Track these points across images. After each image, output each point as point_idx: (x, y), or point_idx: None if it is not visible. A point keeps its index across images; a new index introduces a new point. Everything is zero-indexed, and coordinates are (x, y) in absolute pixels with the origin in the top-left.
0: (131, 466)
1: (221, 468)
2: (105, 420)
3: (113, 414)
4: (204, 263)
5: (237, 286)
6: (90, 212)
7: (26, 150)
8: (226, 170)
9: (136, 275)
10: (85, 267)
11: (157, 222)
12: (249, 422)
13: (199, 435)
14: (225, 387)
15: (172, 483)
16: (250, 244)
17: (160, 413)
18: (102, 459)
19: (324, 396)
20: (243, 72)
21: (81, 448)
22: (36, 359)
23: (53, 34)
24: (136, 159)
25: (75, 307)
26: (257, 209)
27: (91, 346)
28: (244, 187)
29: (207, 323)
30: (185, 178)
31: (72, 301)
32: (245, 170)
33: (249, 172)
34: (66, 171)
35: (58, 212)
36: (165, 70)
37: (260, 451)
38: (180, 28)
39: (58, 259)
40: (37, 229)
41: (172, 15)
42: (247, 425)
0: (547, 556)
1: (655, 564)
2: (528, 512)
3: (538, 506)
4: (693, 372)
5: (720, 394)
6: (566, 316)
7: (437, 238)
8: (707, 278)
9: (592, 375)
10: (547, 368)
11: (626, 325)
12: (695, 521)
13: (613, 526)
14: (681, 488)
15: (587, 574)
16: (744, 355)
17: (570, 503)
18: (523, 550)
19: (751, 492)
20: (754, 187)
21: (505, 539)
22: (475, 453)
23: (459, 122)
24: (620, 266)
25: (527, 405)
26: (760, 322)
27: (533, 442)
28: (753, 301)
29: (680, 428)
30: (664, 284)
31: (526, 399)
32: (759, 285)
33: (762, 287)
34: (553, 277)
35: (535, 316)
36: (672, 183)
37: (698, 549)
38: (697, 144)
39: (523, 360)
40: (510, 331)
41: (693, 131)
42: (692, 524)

# TASK TO COMPLETE
Collect every line of the entries above that contains the word "origin".

# IN RESPONSE
Track these points across images. After each image, output each point as point_idx: (x, y), or point_idx: None if it is not visible. A point keeps its index across images; a new index introduces a new point. Everything is zero-indexed, and coordinates are (x, y) in absolute pixels with the origin in the top-left.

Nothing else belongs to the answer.